Tasks for this exercise:
1) Print the part of the article on the Petters bankruptcy ruling that runs between "The paper said" and "new investors' money.", inclusive, word for word.
2) Pick up the news story about the Petters Ponzi scheme ruling right after its last sentence and keep writing it.

Supplied passage:
The ruling by U.S. Bankruptcy Judge Gregory Kishel goes back much further than the six-year statute of limitations.

Kishel's ruling says the trustee in the case can go back up to 13 years from 2008 filing to the former Twin Cities businessman's Ponzi scheme. Federal authorities allege the Ponzi scheme began in 1995 and ran until they shut it down in 2008.

According to the Star Tribune, that means the trustee Doug Kelley can attempt to collect up to $60 million in purported "fraudulent transfers" between Petters and investors beyond the six-year statute of limitations.

The paper said Petters raised money in his $3.65 billion Ponzi scheme by getting investors to finance the purchase and sale of non-existent consumer electronic goods, and paid off old investors with the new investors' money.

To date, Kelly has collected $310 million for the bankruptcy estate, including clawbacks.

The ruling comes on the heels of the conviction of former Petters associate James Fry.

Fry, 59, was the last Petters associate to be tried in the Ponzi scheme.

Supplied material:
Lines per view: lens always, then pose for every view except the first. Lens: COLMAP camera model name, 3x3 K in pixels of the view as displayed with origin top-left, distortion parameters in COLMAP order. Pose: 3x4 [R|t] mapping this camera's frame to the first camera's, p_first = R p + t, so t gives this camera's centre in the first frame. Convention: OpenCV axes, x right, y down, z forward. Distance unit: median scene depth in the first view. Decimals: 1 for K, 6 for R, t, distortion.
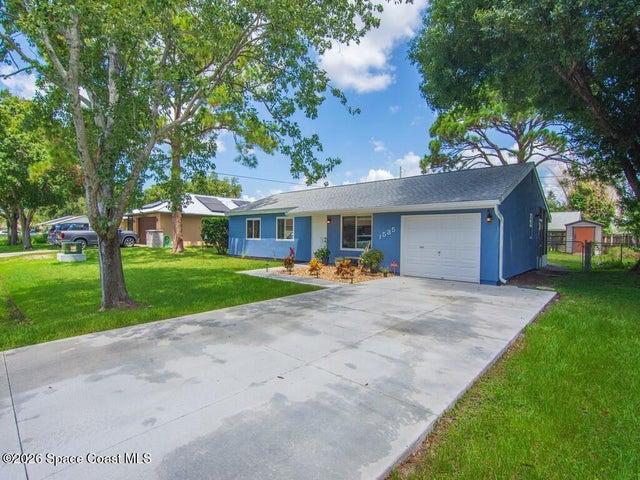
lens RADIAL K [[308.3, 0, 319.1], [0, 308.3, 242.4], [0, 0, 1]] dist [-0.002878, -0.013815]
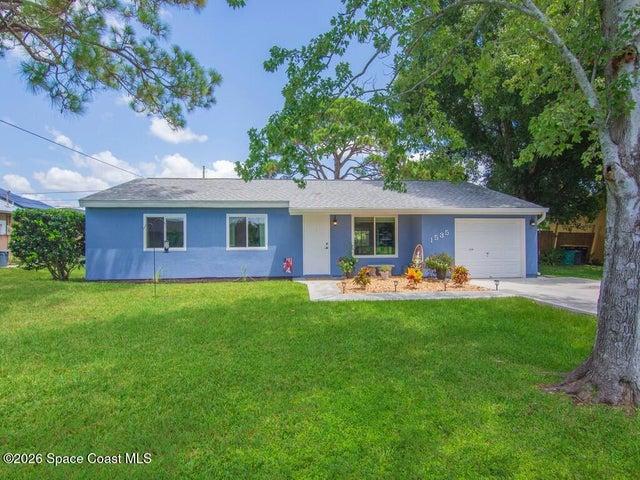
lens RADIAL K [[308.3, 0, 319.1], [0, 308.3, 242.4], [0, 0, 1]] dist [-0.002878, -0.013815]
pose [[0.690242, -0.013943, 0.723444, -0.545670], [0.032893, 0.999385, -0.012122, -0.008865], [-0.722830, 0.032164, 0.690277, 0.468955]]
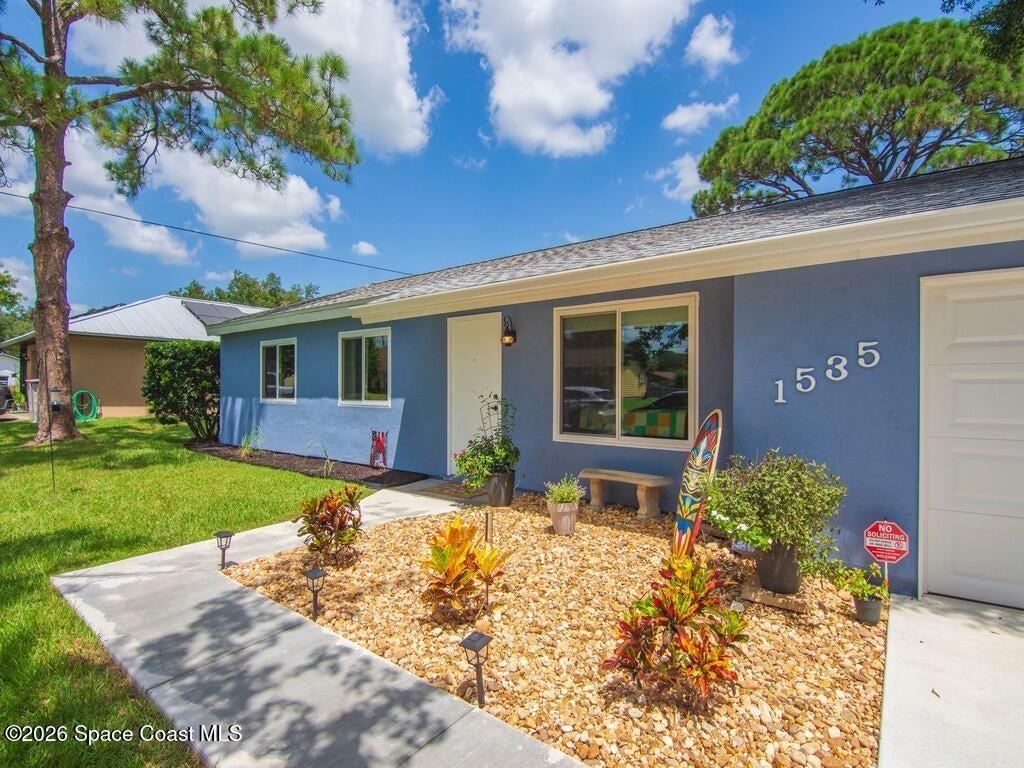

Responses for each task:
1)
The paper said Petters raised money in his $3.65 billion Ponzi scheme by getting investors to finance the purchase and sale of non-existent consumer electronic goods, and paid off old investors with the new investors' money.

2)
He was convicted on all 12 counts of wire and securities fraud and for making false statements to the Securities and Exchange Commission about his role as an investment manager for Petters.

Petters, 55, is currently serving a 50-year sentence at Leavenworth Federal Penitentiary in Leavenworth, Kan.

Last month, an attorney for Petters filed a motion in federal court to get the sentence thrown out, claiming "ineffective assistance of counsel."

In his filing, Steven Meshbesher, maintained Petters’ old counsel, Jon Hopeman, "provided constitutionally deficient counsel when he failed to communicate a plea offer to Defendant Petters prior to trial."